Source data
-------------------------

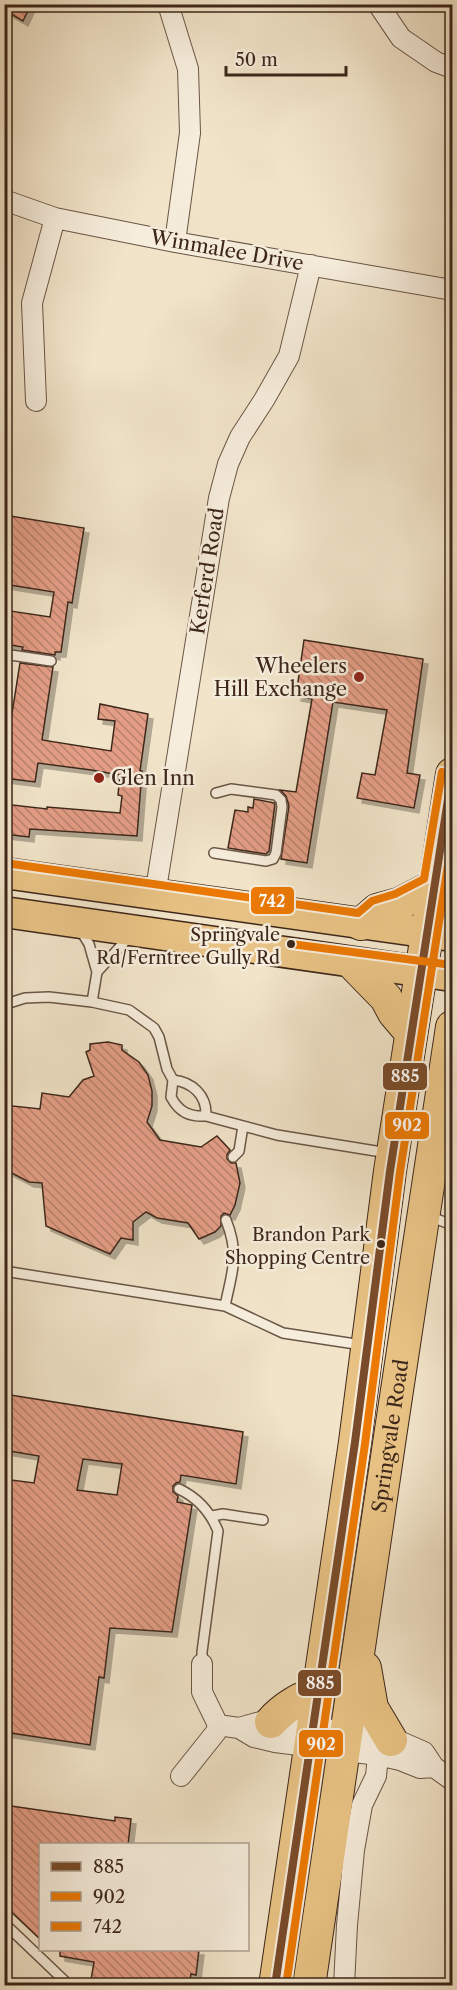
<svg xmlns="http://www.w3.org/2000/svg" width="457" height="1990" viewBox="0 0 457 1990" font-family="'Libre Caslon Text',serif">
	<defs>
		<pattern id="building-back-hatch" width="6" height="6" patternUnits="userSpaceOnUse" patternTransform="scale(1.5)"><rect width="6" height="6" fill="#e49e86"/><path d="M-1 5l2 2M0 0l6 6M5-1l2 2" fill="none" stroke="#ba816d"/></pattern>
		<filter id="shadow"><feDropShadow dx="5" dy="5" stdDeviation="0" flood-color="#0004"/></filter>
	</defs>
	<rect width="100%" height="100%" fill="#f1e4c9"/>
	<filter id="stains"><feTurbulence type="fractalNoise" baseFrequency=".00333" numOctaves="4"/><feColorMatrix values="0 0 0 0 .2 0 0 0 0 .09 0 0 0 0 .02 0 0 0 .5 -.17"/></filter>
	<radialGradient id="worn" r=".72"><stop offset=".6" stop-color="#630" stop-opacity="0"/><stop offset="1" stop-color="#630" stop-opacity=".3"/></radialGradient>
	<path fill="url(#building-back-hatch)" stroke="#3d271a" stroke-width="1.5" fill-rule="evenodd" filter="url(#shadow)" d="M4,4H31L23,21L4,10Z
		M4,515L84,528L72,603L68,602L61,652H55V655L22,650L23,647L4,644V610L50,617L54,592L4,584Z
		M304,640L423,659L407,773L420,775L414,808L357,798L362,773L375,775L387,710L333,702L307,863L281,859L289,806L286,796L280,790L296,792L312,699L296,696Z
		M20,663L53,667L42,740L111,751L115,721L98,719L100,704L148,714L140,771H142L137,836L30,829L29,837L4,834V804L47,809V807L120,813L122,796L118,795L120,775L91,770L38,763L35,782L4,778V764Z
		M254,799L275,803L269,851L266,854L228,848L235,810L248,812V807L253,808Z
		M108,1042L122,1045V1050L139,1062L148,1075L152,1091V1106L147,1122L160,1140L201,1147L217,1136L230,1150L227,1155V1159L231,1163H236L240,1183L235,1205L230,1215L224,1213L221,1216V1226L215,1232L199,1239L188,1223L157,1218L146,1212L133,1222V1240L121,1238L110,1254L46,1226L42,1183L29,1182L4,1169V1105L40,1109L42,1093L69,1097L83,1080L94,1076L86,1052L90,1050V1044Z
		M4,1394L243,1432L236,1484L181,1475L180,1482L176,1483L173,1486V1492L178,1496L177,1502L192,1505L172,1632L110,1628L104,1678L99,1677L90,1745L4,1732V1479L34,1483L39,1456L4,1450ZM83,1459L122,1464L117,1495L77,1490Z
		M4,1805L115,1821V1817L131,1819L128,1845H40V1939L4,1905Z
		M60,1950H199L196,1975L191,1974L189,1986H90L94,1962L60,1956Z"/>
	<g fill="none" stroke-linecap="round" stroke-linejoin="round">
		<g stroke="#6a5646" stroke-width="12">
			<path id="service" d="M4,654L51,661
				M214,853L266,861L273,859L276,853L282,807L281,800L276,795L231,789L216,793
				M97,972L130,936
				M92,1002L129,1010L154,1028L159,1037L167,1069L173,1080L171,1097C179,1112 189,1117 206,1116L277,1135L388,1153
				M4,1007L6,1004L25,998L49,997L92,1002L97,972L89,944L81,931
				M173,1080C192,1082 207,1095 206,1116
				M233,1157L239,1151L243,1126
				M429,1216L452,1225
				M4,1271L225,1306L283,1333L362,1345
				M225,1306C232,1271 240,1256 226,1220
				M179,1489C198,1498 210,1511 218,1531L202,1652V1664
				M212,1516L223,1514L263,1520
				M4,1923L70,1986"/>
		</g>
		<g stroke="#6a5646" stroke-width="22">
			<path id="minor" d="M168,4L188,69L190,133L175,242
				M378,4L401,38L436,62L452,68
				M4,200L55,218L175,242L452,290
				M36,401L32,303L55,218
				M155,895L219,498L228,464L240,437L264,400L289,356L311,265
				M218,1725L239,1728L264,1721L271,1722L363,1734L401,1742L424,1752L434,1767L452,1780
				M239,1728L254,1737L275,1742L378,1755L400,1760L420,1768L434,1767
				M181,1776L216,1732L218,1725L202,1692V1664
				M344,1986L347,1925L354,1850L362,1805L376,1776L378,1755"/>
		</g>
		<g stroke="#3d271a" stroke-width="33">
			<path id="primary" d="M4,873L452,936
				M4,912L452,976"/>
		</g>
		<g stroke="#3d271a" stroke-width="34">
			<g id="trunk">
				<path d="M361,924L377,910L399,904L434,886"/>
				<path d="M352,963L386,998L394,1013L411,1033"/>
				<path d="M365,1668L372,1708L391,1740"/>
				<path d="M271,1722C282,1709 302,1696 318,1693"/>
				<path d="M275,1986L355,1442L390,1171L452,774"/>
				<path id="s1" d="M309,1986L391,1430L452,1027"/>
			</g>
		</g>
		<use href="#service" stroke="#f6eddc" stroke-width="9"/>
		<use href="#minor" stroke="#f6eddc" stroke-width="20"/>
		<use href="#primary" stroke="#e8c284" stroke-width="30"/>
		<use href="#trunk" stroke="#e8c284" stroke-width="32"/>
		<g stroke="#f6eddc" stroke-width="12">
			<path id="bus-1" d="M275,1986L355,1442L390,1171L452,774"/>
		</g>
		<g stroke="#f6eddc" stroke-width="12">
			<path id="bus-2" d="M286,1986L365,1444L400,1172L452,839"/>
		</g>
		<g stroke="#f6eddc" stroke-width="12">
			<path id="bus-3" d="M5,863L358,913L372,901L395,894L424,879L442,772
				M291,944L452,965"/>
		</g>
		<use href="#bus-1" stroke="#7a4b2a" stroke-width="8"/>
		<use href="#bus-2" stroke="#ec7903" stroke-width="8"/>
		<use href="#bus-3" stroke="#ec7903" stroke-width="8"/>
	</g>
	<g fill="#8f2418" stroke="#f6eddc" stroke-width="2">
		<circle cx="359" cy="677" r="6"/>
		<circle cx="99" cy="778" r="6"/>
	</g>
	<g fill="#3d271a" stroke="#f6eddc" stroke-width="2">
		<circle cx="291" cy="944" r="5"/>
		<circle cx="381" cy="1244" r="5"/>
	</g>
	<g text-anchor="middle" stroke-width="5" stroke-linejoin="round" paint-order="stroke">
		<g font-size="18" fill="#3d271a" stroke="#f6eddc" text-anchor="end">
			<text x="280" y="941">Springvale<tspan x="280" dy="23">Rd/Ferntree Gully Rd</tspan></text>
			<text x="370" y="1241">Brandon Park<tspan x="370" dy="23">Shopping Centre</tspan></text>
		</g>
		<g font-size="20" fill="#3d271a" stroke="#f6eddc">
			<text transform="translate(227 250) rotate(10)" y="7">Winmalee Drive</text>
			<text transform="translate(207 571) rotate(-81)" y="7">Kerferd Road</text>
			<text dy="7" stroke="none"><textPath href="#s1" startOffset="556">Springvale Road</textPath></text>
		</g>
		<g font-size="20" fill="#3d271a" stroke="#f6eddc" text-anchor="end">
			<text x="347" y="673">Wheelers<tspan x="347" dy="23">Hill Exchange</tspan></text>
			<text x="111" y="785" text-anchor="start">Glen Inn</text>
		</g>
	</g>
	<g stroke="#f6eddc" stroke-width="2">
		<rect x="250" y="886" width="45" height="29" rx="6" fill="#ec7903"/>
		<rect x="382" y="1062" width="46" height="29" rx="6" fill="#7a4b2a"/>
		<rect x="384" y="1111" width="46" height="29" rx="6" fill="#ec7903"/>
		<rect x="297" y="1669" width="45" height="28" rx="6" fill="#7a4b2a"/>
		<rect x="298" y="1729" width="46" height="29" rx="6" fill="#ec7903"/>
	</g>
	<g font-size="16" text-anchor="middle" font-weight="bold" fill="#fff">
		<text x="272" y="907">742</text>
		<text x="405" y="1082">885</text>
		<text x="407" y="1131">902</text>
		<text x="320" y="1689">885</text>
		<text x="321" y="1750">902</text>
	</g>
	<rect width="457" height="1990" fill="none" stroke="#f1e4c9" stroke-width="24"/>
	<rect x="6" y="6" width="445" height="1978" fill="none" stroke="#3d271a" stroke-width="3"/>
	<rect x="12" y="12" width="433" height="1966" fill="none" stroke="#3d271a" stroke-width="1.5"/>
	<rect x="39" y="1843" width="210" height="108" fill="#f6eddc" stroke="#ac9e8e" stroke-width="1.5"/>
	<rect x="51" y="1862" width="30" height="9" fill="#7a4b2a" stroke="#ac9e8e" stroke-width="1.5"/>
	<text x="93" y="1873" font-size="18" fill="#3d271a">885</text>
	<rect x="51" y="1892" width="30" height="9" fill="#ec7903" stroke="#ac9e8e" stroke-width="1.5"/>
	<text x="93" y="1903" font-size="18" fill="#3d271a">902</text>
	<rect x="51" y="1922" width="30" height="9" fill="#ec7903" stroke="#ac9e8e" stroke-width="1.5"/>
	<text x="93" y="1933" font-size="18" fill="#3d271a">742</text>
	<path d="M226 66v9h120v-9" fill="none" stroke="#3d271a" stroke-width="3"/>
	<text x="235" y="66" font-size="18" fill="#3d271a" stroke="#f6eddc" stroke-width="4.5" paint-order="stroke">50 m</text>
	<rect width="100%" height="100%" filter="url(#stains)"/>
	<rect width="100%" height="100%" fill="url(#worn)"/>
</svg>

-------------------------

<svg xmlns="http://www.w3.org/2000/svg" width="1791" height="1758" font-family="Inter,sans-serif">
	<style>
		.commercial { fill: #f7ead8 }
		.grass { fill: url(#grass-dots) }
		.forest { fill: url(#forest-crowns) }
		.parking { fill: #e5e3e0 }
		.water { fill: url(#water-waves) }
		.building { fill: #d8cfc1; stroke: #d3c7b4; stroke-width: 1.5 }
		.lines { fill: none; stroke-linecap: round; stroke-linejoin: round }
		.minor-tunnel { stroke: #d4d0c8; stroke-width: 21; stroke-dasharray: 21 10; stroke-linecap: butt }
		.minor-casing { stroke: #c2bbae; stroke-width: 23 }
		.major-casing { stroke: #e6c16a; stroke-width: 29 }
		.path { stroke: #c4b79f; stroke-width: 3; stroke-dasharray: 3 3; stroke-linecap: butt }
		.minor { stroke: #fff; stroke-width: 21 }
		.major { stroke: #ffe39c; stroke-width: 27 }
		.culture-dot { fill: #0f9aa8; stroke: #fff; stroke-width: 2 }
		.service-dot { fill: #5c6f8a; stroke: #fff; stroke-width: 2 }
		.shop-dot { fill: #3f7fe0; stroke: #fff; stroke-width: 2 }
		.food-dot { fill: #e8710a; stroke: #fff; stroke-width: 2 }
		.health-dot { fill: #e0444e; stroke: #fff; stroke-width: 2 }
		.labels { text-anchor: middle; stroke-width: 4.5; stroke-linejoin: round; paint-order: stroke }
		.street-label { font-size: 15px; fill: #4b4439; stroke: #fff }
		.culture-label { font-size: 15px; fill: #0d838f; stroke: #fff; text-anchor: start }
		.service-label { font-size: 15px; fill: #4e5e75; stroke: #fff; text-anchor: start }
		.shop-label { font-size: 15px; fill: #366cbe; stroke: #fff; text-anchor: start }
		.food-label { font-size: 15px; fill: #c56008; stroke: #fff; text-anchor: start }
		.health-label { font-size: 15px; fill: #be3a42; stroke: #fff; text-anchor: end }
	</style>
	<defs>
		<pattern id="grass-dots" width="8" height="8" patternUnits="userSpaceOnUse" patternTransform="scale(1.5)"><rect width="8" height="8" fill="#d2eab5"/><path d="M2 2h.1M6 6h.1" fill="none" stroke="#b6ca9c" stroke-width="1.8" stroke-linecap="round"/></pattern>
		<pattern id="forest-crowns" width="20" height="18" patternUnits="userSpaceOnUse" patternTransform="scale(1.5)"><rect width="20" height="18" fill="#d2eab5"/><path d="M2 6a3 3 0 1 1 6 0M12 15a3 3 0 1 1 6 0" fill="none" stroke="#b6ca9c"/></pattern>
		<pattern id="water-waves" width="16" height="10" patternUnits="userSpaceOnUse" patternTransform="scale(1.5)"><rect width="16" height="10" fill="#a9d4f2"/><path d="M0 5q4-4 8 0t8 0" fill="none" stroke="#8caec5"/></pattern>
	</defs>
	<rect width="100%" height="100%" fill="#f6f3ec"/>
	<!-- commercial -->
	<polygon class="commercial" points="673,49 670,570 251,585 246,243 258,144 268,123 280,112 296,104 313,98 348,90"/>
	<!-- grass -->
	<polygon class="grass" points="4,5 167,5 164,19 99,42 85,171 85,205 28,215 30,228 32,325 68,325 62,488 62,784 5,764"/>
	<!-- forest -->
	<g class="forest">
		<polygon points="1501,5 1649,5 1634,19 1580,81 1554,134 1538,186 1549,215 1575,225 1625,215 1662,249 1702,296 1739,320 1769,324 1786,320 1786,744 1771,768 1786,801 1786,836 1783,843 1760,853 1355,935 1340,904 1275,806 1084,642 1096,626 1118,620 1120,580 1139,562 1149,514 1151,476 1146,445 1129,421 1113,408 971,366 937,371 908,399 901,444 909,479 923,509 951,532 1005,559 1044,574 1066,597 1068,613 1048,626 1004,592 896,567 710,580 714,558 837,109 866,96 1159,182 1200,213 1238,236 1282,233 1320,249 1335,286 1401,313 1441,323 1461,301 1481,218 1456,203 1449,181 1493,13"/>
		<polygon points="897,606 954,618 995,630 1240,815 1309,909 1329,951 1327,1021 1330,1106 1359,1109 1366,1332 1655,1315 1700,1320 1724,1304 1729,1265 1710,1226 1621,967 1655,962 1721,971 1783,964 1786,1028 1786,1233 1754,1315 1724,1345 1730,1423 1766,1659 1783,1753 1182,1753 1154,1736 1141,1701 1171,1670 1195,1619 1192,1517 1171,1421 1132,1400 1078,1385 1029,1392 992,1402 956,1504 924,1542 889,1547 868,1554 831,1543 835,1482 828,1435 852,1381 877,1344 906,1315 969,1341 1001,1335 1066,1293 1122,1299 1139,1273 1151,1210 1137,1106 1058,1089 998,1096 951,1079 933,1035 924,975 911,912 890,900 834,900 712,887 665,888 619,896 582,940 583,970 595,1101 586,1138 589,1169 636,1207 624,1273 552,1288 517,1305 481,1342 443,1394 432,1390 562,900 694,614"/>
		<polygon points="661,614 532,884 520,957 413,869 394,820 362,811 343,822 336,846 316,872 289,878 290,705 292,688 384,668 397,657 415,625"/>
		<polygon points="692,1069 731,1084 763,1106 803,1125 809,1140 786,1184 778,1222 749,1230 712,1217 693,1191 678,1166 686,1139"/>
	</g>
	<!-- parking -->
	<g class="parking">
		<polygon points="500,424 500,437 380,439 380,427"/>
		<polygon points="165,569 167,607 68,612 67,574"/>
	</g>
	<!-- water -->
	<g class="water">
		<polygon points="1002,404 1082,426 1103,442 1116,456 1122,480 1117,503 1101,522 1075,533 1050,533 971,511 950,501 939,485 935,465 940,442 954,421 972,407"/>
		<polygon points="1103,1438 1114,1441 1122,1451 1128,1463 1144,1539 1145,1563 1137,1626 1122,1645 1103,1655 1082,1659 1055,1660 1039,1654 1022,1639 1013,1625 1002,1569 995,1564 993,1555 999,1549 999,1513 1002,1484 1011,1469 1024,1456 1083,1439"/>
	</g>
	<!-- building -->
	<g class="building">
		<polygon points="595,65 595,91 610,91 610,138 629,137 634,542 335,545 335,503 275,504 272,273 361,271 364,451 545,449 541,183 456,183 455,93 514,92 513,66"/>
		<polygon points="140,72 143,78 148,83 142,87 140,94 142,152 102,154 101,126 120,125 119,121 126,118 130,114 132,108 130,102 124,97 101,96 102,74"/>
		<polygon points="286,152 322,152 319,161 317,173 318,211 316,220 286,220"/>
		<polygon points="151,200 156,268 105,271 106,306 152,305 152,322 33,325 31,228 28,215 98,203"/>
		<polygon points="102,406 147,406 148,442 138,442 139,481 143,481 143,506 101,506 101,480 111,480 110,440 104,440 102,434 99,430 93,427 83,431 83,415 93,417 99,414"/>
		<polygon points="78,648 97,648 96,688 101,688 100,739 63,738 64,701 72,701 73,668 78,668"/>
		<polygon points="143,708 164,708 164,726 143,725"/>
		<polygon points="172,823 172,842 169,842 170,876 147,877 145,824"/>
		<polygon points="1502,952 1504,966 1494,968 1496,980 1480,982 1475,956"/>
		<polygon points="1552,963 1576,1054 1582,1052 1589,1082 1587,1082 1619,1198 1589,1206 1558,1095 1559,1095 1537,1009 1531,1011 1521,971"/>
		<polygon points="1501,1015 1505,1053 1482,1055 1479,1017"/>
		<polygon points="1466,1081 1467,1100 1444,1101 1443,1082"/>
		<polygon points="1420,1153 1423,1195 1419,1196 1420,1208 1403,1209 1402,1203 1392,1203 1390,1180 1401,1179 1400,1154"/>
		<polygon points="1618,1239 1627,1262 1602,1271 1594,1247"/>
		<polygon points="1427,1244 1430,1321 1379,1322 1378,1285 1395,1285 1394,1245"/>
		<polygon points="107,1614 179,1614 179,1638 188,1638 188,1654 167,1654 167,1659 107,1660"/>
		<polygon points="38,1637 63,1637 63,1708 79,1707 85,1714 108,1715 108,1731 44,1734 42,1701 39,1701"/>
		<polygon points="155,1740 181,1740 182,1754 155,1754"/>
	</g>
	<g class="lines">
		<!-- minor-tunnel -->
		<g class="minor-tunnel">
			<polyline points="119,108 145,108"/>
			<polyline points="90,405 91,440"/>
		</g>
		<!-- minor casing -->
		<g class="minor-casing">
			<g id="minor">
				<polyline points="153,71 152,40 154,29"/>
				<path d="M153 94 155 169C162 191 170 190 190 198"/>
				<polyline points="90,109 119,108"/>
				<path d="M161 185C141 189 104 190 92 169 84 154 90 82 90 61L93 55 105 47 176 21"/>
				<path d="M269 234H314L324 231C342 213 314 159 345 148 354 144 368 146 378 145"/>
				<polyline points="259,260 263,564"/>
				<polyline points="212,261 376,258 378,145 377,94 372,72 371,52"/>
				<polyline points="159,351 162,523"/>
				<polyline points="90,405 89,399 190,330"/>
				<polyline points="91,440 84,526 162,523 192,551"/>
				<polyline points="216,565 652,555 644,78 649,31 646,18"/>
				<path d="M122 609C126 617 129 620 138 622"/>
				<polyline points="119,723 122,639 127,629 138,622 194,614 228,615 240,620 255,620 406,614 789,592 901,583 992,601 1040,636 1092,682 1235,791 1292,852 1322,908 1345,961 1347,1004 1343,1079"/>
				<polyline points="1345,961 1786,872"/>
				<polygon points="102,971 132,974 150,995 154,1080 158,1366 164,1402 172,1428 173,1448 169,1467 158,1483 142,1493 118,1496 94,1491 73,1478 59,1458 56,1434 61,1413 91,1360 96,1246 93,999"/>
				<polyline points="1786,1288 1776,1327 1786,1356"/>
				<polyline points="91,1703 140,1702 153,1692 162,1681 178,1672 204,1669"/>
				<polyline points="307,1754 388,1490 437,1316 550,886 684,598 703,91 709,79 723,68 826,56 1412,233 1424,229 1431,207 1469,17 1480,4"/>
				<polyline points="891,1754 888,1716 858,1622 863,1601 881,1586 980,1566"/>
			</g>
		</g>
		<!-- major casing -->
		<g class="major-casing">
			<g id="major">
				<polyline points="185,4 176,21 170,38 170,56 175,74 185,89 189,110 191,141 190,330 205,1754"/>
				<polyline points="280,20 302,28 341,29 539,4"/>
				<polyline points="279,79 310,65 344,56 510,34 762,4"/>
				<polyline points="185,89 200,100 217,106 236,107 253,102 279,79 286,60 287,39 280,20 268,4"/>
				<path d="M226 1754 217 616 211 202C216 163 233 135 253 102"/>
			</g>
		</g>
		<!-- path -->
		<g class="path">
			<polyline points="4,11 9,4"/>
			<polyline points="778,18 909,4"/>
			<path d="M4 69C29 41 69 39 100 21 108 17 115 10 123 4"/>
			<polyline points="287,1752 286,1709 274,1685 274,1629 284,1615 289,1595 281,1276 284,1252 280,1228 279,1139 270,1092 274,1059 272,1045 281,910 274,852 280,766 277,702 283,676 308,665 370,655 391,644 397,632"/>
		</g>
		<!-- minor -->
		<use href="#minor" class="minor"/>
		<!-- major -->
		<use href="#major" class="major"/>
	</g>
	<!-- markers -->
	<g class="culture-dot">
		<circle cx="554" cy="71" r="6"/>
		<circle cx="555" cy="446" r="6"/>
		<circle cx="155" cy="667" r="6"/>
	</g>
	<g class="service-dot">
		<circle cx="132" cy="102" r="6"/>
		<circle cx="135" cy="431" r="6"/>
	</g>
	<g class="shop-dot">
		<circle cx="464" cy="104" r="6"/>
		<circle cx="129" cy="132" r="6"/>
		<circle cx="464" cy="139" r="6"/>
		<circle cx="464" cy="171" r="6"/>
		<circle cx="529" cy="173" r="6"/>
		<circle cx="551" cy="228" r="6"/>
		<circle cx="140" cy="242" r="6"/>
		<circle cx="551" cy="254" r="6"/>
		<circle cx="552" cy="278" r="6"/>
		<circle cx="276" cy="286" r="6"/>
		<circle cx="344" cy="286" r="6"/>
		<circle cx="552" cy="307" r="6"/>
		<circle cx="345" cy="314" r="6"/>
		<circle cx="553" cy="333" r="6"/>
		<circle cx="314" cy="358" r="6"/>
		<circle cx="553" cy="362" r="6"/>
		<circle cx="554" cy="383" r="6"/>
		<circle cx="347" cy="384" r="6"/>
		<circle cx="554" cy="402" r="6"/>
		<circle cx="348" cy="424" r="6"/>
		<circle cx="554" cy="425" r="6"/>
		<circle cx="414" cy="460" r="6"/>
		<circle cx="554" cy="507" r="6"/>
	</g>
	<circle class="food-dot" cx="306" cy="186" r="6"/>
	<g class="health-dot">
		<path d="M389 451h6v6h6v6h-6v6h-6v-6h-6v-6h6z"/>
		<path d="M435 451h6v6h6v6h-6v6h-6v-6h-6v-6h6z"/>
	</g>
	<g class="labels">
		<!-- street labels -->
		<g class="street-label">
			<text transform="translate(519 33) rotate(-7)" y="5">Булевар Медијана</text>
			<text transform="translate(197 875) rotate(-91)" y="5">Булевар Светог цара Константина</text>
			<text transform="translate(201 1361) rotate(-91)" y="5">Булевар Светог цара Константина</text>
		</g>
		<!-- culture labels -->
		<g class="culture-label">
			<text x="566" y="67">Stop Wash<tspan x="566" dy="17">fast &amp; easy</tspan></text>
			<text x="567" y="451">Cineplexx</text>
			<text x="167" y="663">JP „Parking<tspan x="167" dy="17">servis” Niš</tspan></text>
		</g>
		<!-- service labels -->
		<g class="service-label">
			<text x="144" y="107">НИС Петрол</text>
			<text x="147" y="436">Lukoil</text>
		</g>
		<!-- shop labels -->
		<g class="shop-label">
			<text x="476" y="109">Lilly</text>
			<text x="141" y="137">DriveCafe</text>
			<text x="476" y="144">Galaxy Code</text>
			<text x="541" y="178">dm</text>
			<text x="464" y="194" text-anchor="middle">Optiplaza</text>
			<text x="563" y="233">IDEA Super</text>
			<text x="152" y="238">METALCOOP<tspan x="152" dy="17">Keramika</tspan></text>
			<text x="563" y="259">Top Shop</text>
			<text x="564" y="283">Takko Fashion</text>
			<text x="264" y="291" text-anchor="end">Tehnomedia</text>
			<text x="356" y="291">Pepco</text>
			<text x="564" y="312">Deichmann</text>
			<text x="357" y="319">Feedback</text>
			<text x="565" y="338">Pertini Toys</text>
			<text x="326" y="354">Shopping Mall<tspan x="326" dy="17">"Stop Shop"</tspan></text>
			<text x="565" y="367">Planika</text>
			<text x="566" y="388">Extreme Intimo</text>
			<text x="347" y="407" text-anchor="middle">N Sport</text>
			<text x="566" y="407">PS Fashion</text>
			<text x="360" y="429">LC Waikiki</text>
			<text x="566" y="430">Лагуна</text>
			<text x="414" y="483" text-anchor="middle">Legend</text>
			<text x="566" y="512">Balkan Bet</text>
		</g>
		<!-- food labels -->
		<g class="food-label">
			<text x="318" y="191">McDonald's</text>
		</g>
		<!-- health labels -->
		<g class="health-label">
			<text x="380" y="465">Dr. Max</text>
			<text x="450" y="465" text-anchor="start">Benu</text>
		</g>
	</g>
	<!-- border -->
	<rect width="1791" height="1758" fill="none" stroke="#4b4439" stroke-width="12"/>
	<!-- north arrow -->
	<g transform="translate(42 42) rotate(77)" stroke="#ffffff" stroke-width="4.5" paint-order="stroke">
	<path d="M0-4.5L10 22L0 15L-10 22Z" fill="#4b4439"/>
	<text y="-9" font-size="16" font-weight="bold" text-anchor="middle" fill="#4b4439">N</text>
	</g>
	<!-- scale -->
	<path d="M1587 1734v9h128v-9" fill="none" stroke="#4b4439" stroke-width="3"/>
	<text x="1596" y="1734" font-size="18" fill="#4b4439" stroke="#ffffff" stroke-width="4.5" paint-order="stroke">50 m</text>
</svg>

-------------------------

Every line holding the string "worn" should be copied here, so please find those lines in the data.

- [Answer to this exercise]:
	<radialGradient id="worn" r=".72"><stop offset=".6" stop-color="#630" stop-opacity="0"/><stop offset="1" stop-color="#630" stop-opacity=".3"/></radialGradient>
	<rect width="100%" height="100%" fill="url(#worn)"/>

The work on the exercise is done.